AIM OF THE TASK: Will you give every entry again exactly as it stands?

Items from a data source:

+-------+

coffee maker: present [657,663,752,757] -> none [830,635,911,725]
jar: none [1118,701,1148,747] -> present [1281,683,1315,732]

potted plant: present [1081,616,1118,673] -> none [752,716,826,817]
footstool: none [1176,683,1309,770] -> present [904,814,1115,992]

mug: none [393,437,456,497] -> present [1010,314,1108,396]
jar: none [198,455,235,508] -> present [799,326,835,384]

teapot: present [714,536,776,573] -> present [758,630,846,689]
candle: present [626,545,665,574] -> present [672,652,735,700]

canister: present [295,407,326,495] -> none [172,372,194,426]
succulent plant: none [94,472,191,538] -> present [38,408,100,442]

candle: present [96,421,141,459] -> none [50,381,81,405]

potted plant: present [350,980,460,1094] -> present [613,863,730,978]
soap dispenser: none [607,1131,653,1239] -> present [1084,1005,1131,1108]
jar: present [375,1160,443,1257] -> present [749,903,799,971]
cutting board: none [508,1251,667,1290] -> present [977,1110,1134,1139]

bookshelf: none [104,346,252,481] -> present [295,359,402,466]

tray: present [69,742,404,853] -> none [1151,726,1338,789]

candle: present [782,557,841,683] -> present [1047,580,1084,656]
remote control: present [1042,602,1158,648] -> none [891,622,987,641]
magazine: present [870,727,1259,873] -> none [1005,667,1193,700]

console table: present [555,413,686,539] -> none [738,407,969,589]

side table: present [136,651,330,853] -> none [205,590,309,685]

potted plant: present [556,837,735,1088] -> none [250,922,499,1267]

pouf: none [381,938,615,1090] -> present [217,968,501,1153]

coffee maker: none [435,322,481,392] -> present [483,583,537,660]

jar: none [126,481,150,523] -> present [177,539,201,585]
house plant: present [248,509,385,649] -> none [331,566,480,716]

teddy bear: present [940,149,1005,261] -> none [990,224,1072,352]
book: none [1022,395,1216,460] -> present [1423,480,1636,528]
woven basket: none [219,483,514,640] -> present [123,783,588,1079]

+-------+

ANSWER SECTION:
coffee maker: present [657,663,752,757] -> none [830,635,911,725]
jar: none [1118,701,1148,747] -> present [1281,683,1315,732]

potted plant: present [1081,616,1118,673] -> none [752,716,826,817]
footstool: none [1176,683,1309,770] -> present [904,814,1115,992]

mug: none [393,437,456,497] -> present [1010,314,1108,396]
jar: none [198,455,235,508] -> present [799,326,835,384]

teapot: present [714,536,776,573] -> present [758,630,846,689]
candle: present [626,545,665,574] -> present [672,652,735,700]

canister: present [295,407,326,495] -> none [172,372,194,426]
succulent plant: none [94,472,191,538] -> present [38,408,100,442]

candle: present [96,421,141,459] -> none [50,381,81,405]

potted plant: present [350,980,460,1094] -> present [613,863,730,978]
soap dispenser: none [607,1131,653,1239] -> present [1084,1005,1131,1108]
jar: present [375,1160,443,1257] -> present [749,903,799,971]
cutting board: none [508,1251,667,1290] -> present [977,1110,1134,1139]

bookshelf: none [104,346,252,481] -> present [295,359,402,466]

tray: present [69,742,404,853] -> none [1151,726,1338,789]

candle: present [782,557,841,683] -> present [1047,580,1084,656]
remote control: present [1042,602,1158,648] -> none [891,622,987,641]
magazine: present [870,727,1259,873] -> none [1005,667,1193,700]

console table: present [555,413,686,539] -> none [738,407,969,589]

side table: present [136,651,330,853] -> none [205,590,309,685]

potted plant: present [556,837,735,1088] -> none [250,922,499,1267]

pouf: none [381,938,615,1090] -> present [217,968,501,1153]

coffee maker: none [435,322,481,392] -> present [483,583,537,660]

jar: none [126,481,150,523] -> present [177,539,201,585]
house plant: present [248,509,385,649] -> none [331,566,480,716]

teddy bear: present [940,149,1005,261] -> none [990,224,1072,352]
book: none [1022,395,1216,460] -> present [1423,480,1636,528]
woven basket: none [219,483,514,640] -> present [123,783,588,1079]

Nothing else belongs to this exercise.